Exclu: Charlie Winston, chapeau bas

Ça se passe au Grand Sablon, à Bruxelles, dans un salon bon chic bon teint de l’antiquaire Costermans revu et corrigé par le décorateur/styliste/cuisto/esthète Gérald Watelet. Papier peint exotique à la mode du XVIIIe, baignoire en marbre, mobilier rocaille, miroirs à dorures, quelque part entre Marie-Antoinette et Joséphine de Beauharnais. En milieu de journée, un voisin, un certain Pierre Marcolini, viendra confirmer la touche Coppola fille avec quelques chocolats et macarons carrément décadents. Pour coller à la dégaine bohème de l’auteur du carton « Like a Hobo », c’est plutôt du côté de Forêt-Saint-Gilles qu’il aurait fallu dénicher un lieu de shooting, idoine certes, mais trop frontal, ton sur ton.

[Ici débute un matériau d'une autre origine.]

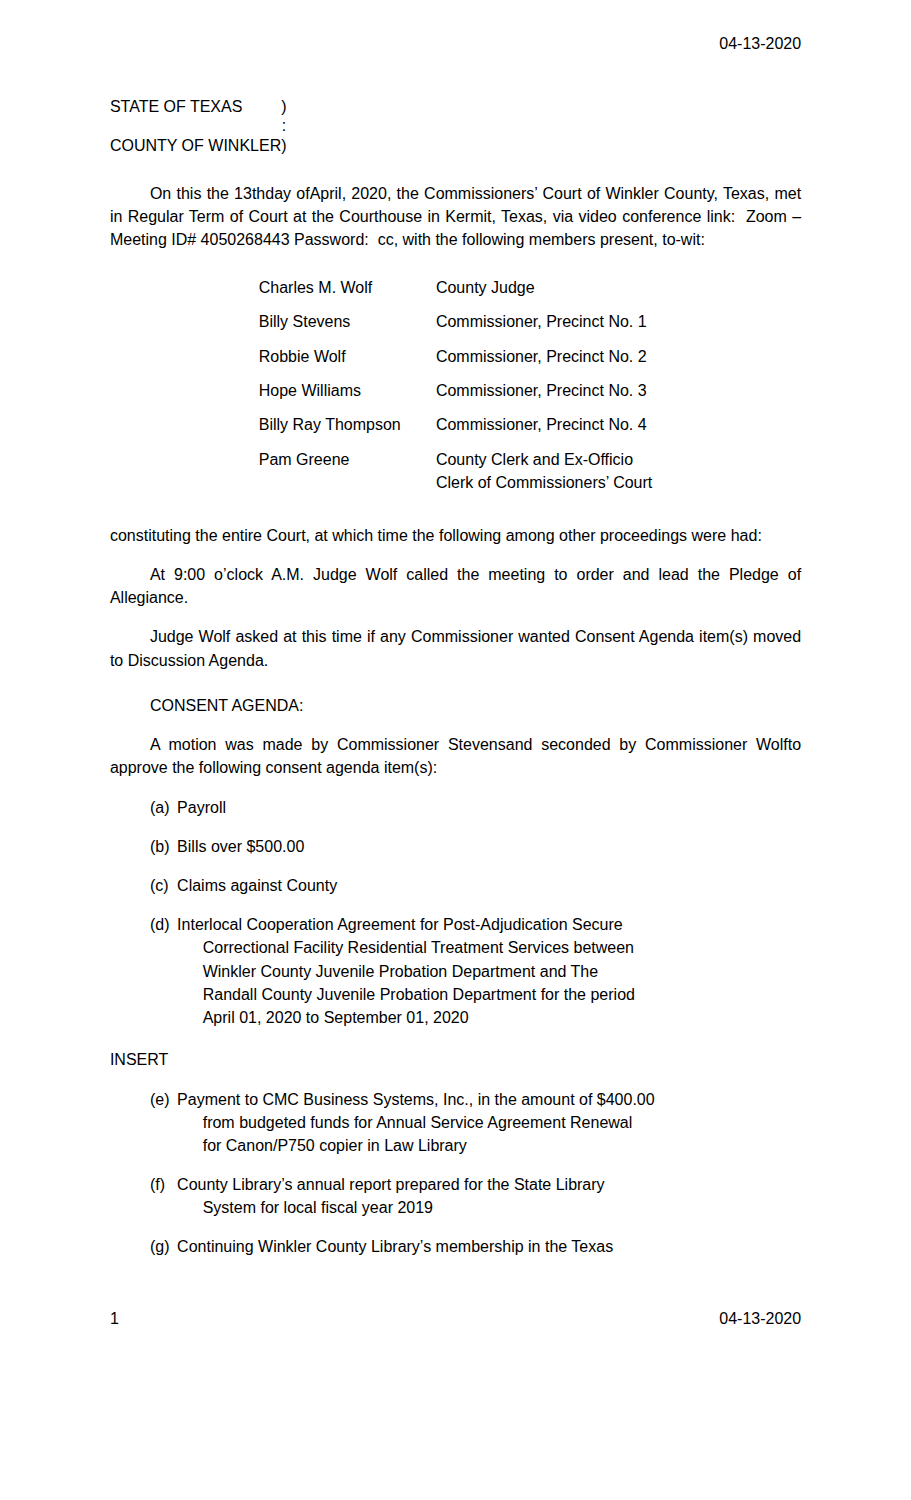04-13-2020
| STATE OF TEXAS | ) |
| | : |
| COUNTY OF WINKLER | ) |
On this the 13thday ofApril, 2020, the Commissioners’ Court of Winkler County, Texas, met in Regular Term of Court at the Courthouse in Kermit, Texas, via video conference link: Zoom – Meeting ID# 4050268443 Password: cc, with the following members present, to-wit:
| Charles M. Wolf | County Judge |
| Billy Stevens | Commissioner, Precinct No. 1 |
| Robbie Wolf | Commissioner, Precinct No. 2 |
| Hope Williams | Commissioner, Precinct No. 3 |
| Billy Ray Thompson | Commissioner, Precinct No. 4 |
| Pam Greene | County Clerk and Ex-Officio Clerk of Commissioners’ Court |
constituting the entire Court, at which time the following among other proceedings were had:
At 9:00 o’clock A.M. Judge Wolf called the meeting to order and lead the Pledge of Allegiance.
Judge Wolf asked at this time if any Commissioner wanted Consent Agenda item(s) moved to Discussion Agenda.
CONSENT AGENDA:
A motion was made by Commissioner Stevensand seconded by Commissioner Wolfto approve the following consent agenda item(s):
(a) Payroll
(b) Bills over $500.00
(c) Claims against County
(d) Interlocal Cooperation Agreement for Post-Adjudication Secure Correctional Facility Residential Treatment Services between Winkler County Juvenile Probation Department and The Randall County Juvenile Probation Department for the period April 01, 2020 to September 01, 2020
INSERT
(e) Payment to CMC Business Systems, Inc., in the amount of $400.00 from budgeted funds for Annual Service Agreement Renewal for Canon/P750 copier in Law Library
(f) County Library’s annual report prepared for the State Library System for local fiscal year 2019
(g) Continuing Winkler County Library’s membership in the Texas
1 04-13-2020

Le twist boudoir aristo versus vagabundo promettait une excentricité raccord avec les racines british de notre apprenti clochard céleste.

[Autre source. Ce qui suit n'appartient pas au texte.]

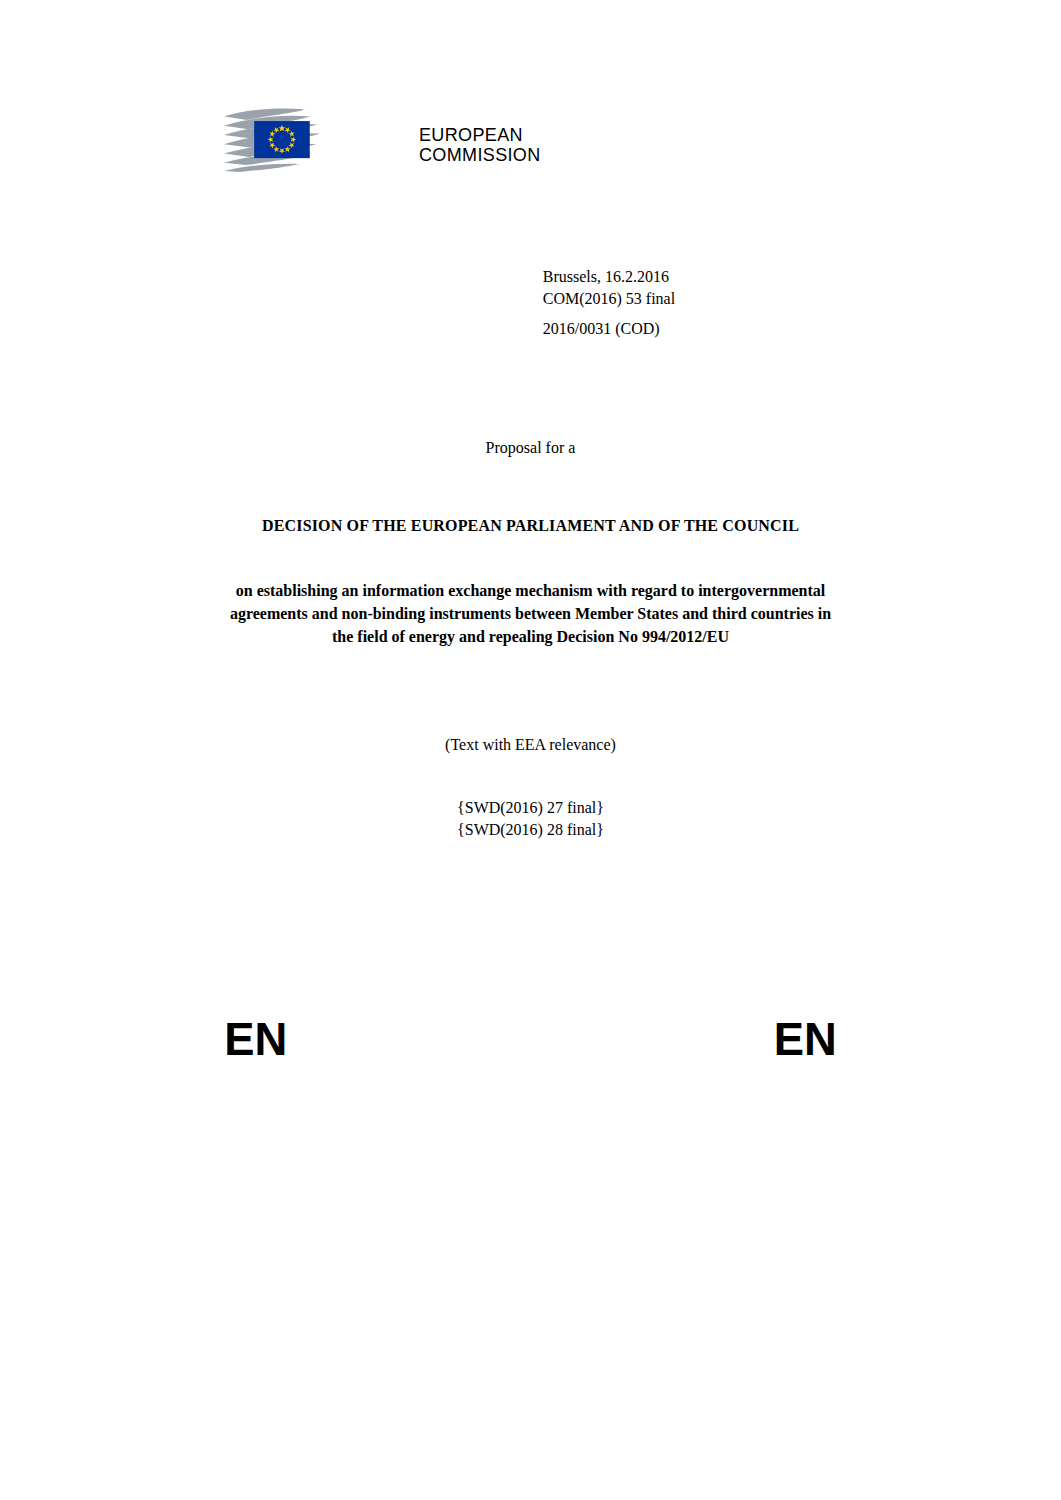EUROPEAN COMMISSION
Brussels, 16.2.2016
COM(2016) 53 final
2016/0031 (COD)
Proposal for a
DECISION OF THE EUROPEAN PARLIAMENT AND OF THE COUNCIL
on establishing an information exchange mechanism with regard to intergovernmental agreements and non-binding instruments between Member States and third countries in the field of energy and repealing Decision No 994/2012/EU
(Text with EEA relevance)
{SWD(2016) 27 final}
{SWD(2016) 28 final}
EN EN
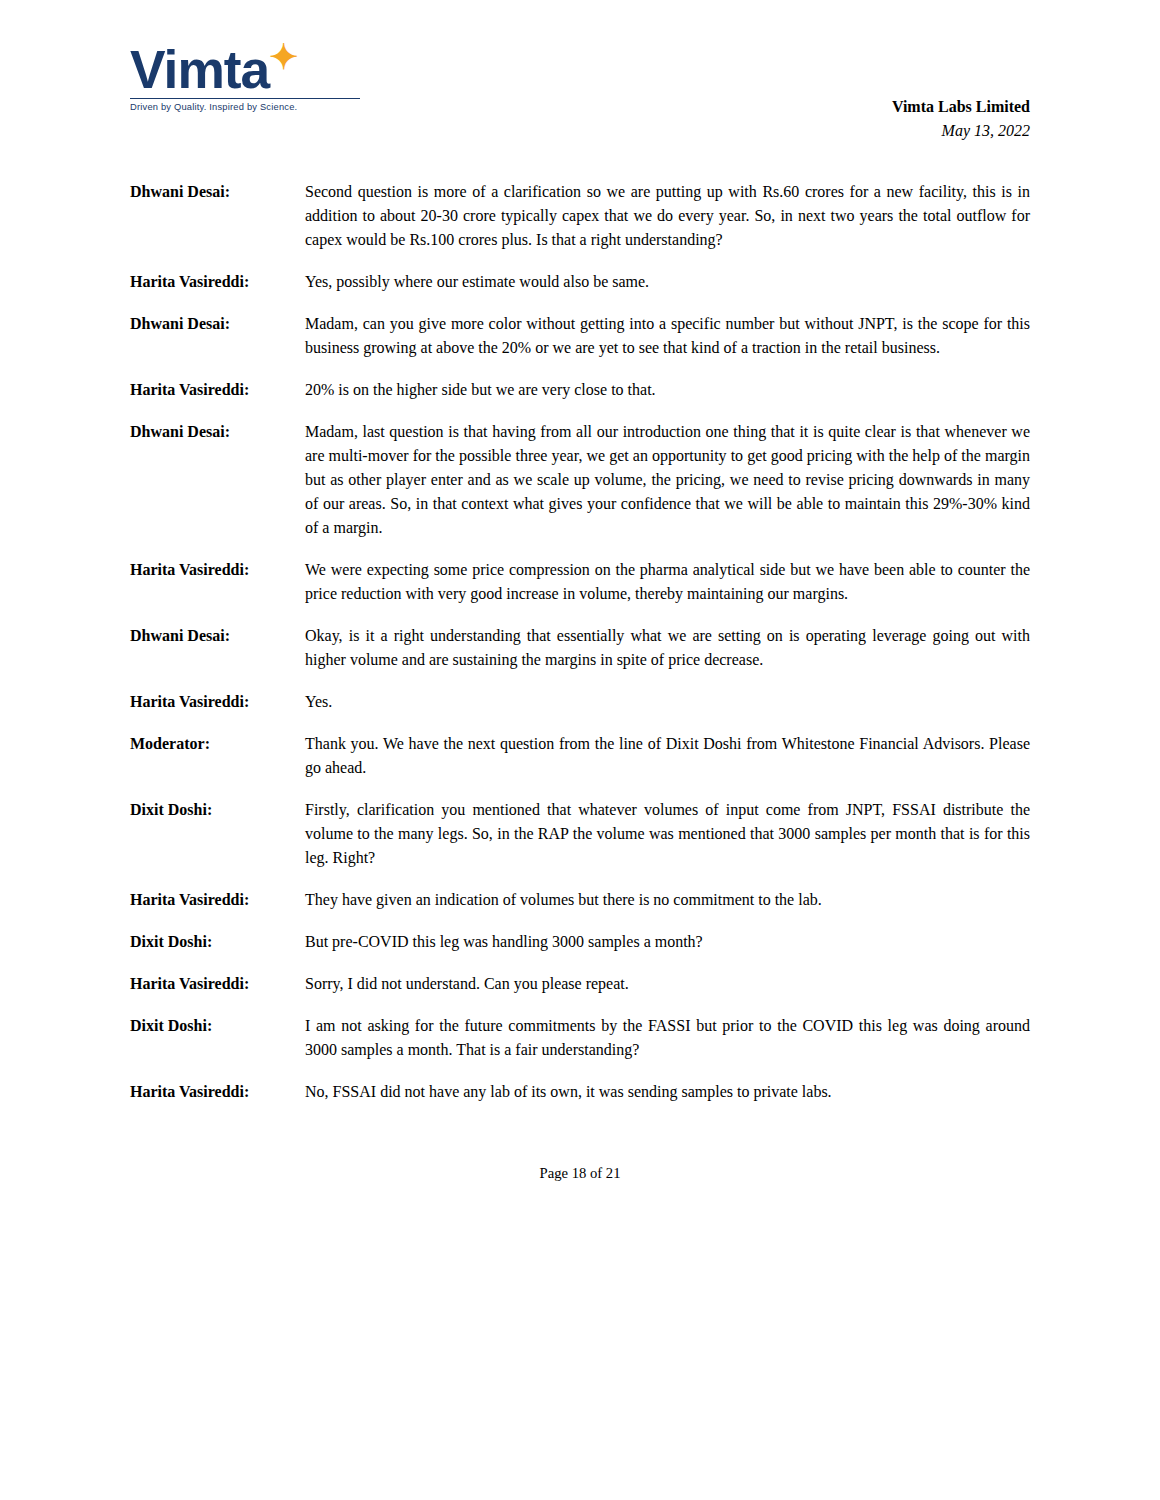Vimta✦
Driven by Quality. Inspired by Science.
Vimta Labs Limited
May 13, 2022
| Dhwani Desai: | Second question is more of a clarification so we are putting up with Rs.60 crores for a new facility, this is in addition to about 20-30 crore typically capex that we do every year. So, in next two years the total outflow for capex would be Rs.100 crores plus. Is that a right understanding? |
| Harita Vasireddi: | Yes, possibly where our estimate would also be same. |
| Dhwani Desai: | Madam, can you give more color without getting into a specific number but without JNPT, is the scope for this business growing at above the 20% or we are yet to see that kind of a traction in the retail business. |
| Harita Vasireddi: | 20% is on the higher side but we are very close to that. |
| Dhwani Desai: | Madam, last question is that having from all our introduction one thing that it is quite clear is that whenever we are multi-mover for the possible three year, we get an opportunity to get good pricing with the help of the margin but as other player enter and as we scale up volume, the pricing, we need to revise pricing downwards in many of our areas. So, in that context what gives your confidence that we will be able to maintain this 29%-30% kind of a margin. |
| Harita Vasireddi: | We were expecting some price compression on the pharma analytical side but we have been able to counter the price reduction with very good increase in volume, thereby maintaining our margins. |
| Dhwani Desai: | Okay, is it a right understanding that essentially what we are setting on is operating leverage going out with higher volume and are sustaining the margins in spite of price decrease. |
| Harita Vasireddi: | Yes. |
| Moderator: | Thank you. We have the next question from the line of Dixit Doshi from Whitestone Financial Advisors. Please go ahead. |
| Dixit Doshi: | Firstly, clarification you mentioned that whatever volumes of input come from JNPT, FSSAI distribute the volume to the many legs. So, in the RAP the volume was mentioned that 3000 samples per month that is for this leg. Right? |
| Harita Vasireddi: | They have given an indication of volumes but there is no commitment to the lab. |
| Dixit Doshi: | But pre-COVID this leg was handling 3000 samples a month? |
| Harita Vasireddi: | Sorry, I did not understand. Can you please repeat. |
| Dixit Doshi: | I am not asking for the future commitments by the FASSI but prior to the COVID this leg was doing around 3000 samples a month. That is a fair understanding? |
| Harita Vasireddi: | No, FSSAI did not have any lab of its own, it was sending samples to private labs. |
Page 18 of 21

Et puis Boboland, il connaît, il en revient, là, il a passé le week-end chez des amis, non loin du Bar du Matin. S’est offert une petite escapade dans le Limbourg pour assister à une représentation de Rosas de Anne Teresa De Keersmaeker et débarque en ce lundi matin pavé de bruine, chaussures Fluevog ouvertes sur des socquettes roses, froc à fond descendu Vivienne Westwood et pull customisé de deux trous à travers lesquels passe une cravate forcément dénouée. Ben oui, Charlie est cool. Mais contrairement à ce que pourrait laisser supposer ce petit commentaire indigne de La Bruyère, ce jeune homme de 33 ans ne se la ramène pas. Mais alors là pas du tout. Charlie Winston est sincèrement cool. Ulysse a gardé les pieds sur terre, malgré les tournées à succès et le chant des sirènes, comme il l’évoque dans Wild Ones, la plus Red Hot des douze morceaux qui forment Running Still, nouvel opus hip-pop-folk slalomant entre énergies viriles et fragilités post-rupture de coeur.

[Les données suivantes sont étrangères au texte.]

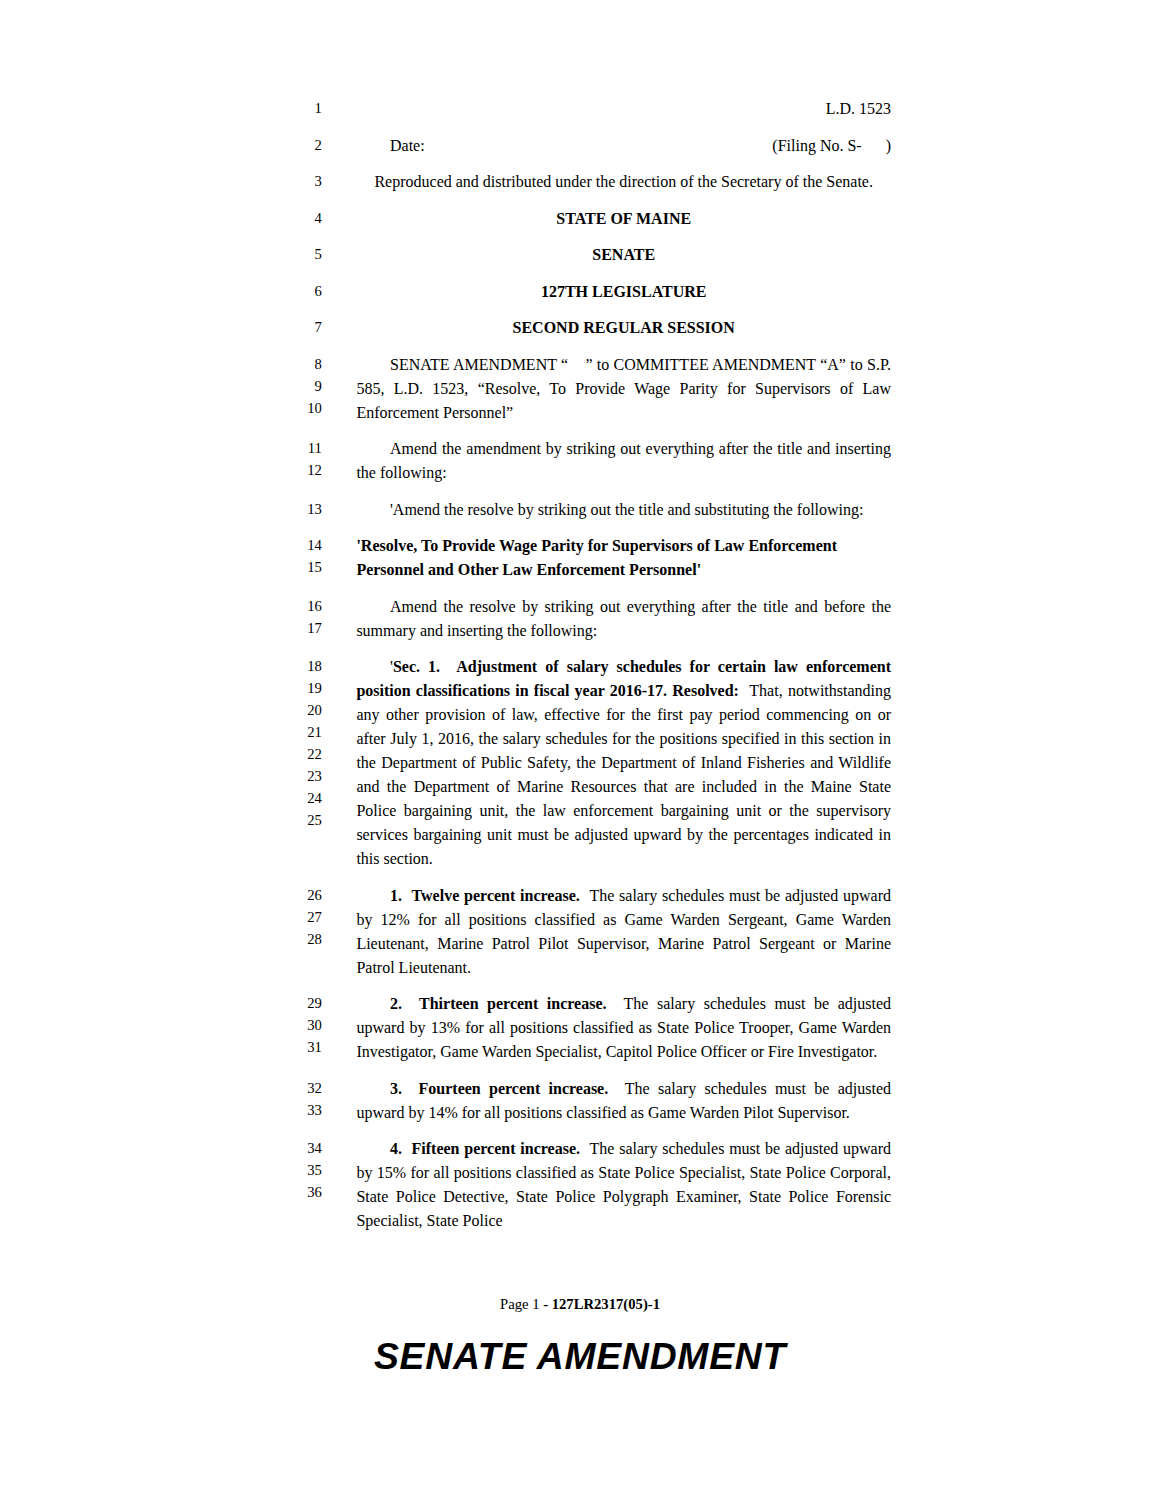| 1 | L.D. 1523 |
| 2 | Date: (Filing No. S- ) |
| 3 | Reproduced and distributed under the direction of the Secretary of the Senate. |
| 4 | STATE OF MAINE |
| 5 | SENATE |
| 6 | 127TH LEGISLATURE |
| 7 | SECOND REGULAR SESSION |
| 8 9 10 | SENATE AMENDMENT “ ” to COMMITTEE AMENDMENT “A” to S.P. 585, L.D. 1523, “Resolve, To Provide Wage Parity for Supervisors of Law Enforcement Personnel” |
| 11 12 | Amend the amendment by striking out everything after the title and inserting the following: |
| 13 | 'Amend the resolve by striking out the title and substituting the following: |
| 14 15 | 'Resolve, To Provide Wage Parity for Supervisors of Law Enforcement Personnel and Other Law Enforcement Personnel' |
| 16 17 | Amend the resolve by striking out everything after the title and before the summary and inserting the following: |
| 18 19 20 21 22 23 24 25 | ' Sec. 1. Adjustment of salary schedules for certain law enforcement position classifications in fiscal year 2016-17. Resolved: That, notwithstanding any other provision of law, effective for the first pay period commencing on or after July 1, 2016, the salary schedules for the positions specified in this section in the Department of Public Safety, the Department of Inland Fisheries and Wildlife and the Department of Marine Resources that are included in the Maine State Police bargaining unit, the law enforcement bargaining unit or the supervisory services bargaining unit must be adjusted upward by the percentages indicated in this section. |
| 26 27 28 | 1. Twelve percent increase. The salary schedules must be adjusted upward by 12% for all positions classified as Game Warden Sergeant, Game Warden Lieutenant, Marine Patrol Pilot Supervisor, Marine Patrol Sergeant or Marine Patrol Lieutenant. |
| 29 30 31 | 2. Thirteen percent increase. The salary schedules must be adjusted upward by 13% for all positions classified as State Police Trooper, Game Warden Investigator, Game Warden Specialist, Capitol Police Officer or Fire Investigator. |
| 32 33 | 3. Fourteen percent increase. The salary schedules must be adjusted upward by 14% for all positions classified as Game Warden Pilot Supervisor. |
| 34 35 36 | 4. Fifteen percent increase. The salary schedules must be adjusted upward by 15% for all positions classified as State Police Specialist, State Police Corporal, State Police Detective, State Police Polygraph Examiner, State Police Forensic Specialist, State Police |
Page 1 - 127LR2317(05)-1
SENATE AMENDMENT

À la faveur d’une étrange alchimie, ce garçon au sourire éternel – « c’est la plus petite distance entre deux personnes », a-t-il l’habitude de dire – dégage en effet une indéniable confiance en son pouvoir de séduction tempérée par une attitude naturellement amène qui le sauve de toute insupportable dérive maniériste. Un bon Chap d’Albion, dans le fond, sensible à la mode sans y succomber, « l’apparence est le premier message que tu donnes aux autres et je fais attention aux signaux que j’envoie. Mais je n’ai pas besoin de dépenser des fortunes pour ça, j’adore les vêtements de récup. » Après inspection, on peut aussi vous assurer que ce garçon a un gros faible pour les accessoires, rehausseurs de look par excellence : badges, chaînes, épingles à nourrice, gants, … Sa signature perso, imposée sur chaque photo. Pas étonnant qu’il aime reprendre le Foule Sentimentale d’Alain Souchon sur scène, hymne anti-grégaire des années Claudia Schiffer. Et qu’il ait décidé de freiner sur le port du chapeau : « Je devenais une parodie de moi-même, je m’enfermais dans un personnage. » Et lucide avec ça.